[YOUR OBJECTIVE]: Reproduce the statelessness passage word for word, from "Today most stateless" to "treated as one.".

International law entitles everyone to basic rights, such as freedom of religion and movement. States are responsible for ensuring that people can exercise those rights; usually citizenship or permanent residency is a prerequisite. Statelessness can thus put people in a precarious position, making it difficult to obtain basic things that others take for granted, such as health care or a driving licence. That is why international law guarantees everyone a right to nationality.

And yet it is not universally upheld. Statelessness became a mass phenomenon in the 1920s, when the Bolsheviks stripped citizenship from hundreds of thousands of émigrés who had fled the Russian revolution. The Nazis used denial of citizenship as a form of persecution, stripping Jews of citizenship in 1935. Throughout the 20th century the break-up of ethnically diverse empires led to the formation of nation-states that restricted who could get citizenship, causing a rise in statelessness.

Ethnic or religious discrimination was the primary driver. Three-quarters of stateless people are thought to be minorities in their country of origin. Their treatment varies from place to place. In Estonia and Latvia, hundreds of thousands of Russian-speaking residents were denied citizenship after the dissolution of the Soviet Union, though they can do most things except vote. In 1982 Myanmar in effect revoked the citizenship of the Rohingya people, who are mainly Muslims, and then hounded them from the country, killing tens of thousands. In 2019 India declared 1.9m mostly Bengali-speaking Muslims in the north-eastern state of Assam to be foreigners—part of a campaign against supposed Bangladeshi intruders.

People who don’t have proof of residency can often be stateless: some 1m nomadic seafaring people, known as the Sama or Bajau, do not have citizenship in parts of south-east Asia. Another cause of statelessness is gender discrimination that is written into citizenship law. In 24 countries mothers do not automatically pass on their citizenship to their children. A baby born to, say, a Qatari mother and a deceased or absent Qatari father could be stateless.

Today most stateless people are born without citizenship. A few hundred have lost it because countries deem them to be a threat to national security, as in the case of Britain, Israel and Nicaragua (the number has risen over the past two decades as concerns about terrorism have spread). Many countries only strip citizenship from dual nationals to avoid making people stateless. Yet that safeguard sometimes fails or is ignored. In 2019 Australia revoked the citizenship of Neil Prakash, an IS fighter born there to a Fijian father, on the understanding that he also had Fijian nationality. Fiji later said he was not its citizen. Britain claims that the British-born Ms Begum is a Bangladeshi citizen through her parents—but Bangladesh denies that and says she will not be treated as one.

That buck-passing contradicts a longstanding international consensus about statelessness—that it is in countries’ collective interest to remedy it, says Audrey Macklin of the University of Toronto. Citizenship underpins individuals’ rights and protections, and makes clear which state is responsible for giving effect to them. If no state claims you, no state need protect you.

Items from a dataset:
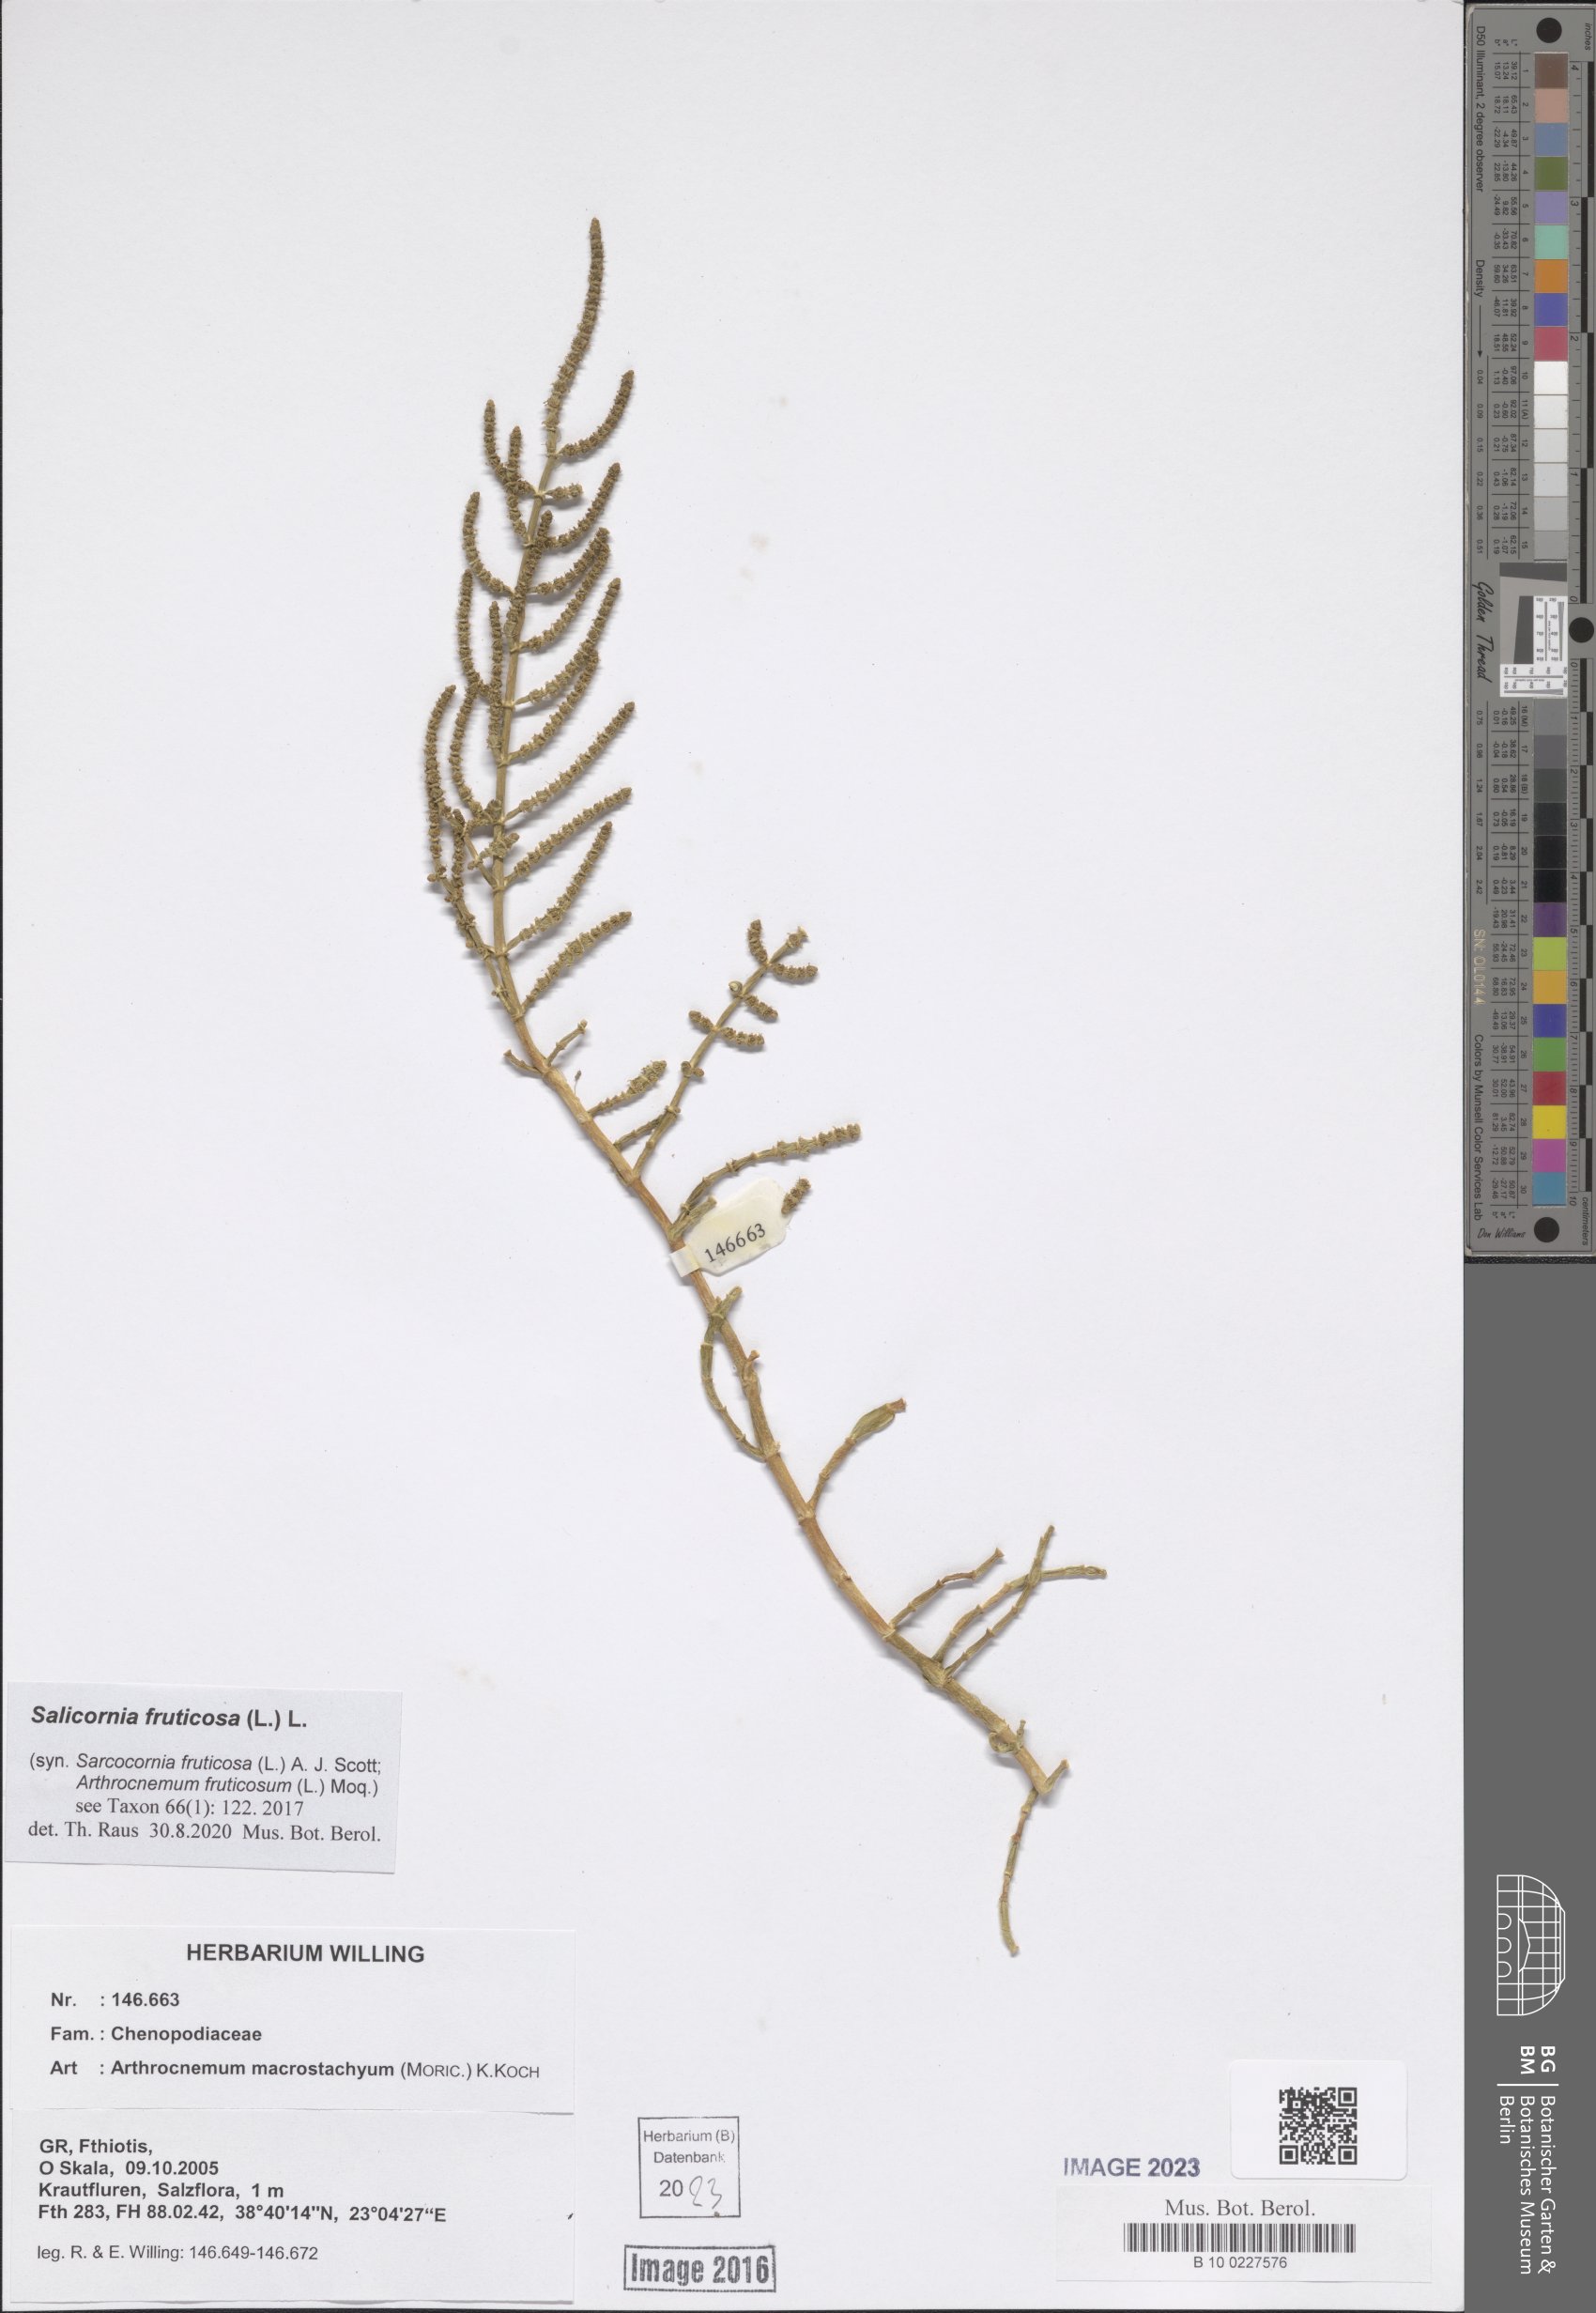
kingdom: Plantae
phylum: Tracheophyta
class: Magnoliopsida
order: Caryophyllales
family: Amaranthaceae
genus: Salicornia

[RESULT]:
Today most stateless people are born without citizenship. A few hundred have lost it because countries deem them to be a threat to national security, as in the case of Britain, Israel and Nicaragua (the number has risen over the past two decades as concerns about terrorism have spread). Many countries only strip citizenship from dual nationals to avoid making people stateless. Yet that safeguard sometimes fails or is ignored. In 2019 Australia revoked the citizenship of Neil Prakash, an IS fighter born there to a Fijian father, on the understanding that he also had Fijian nationality. Fiji later said he was not its citizen. Britain claims that the British-born Ms Begum is a Bangladeshi citizen through her parents—but Bangladesh denies that and says she will not be treated as one.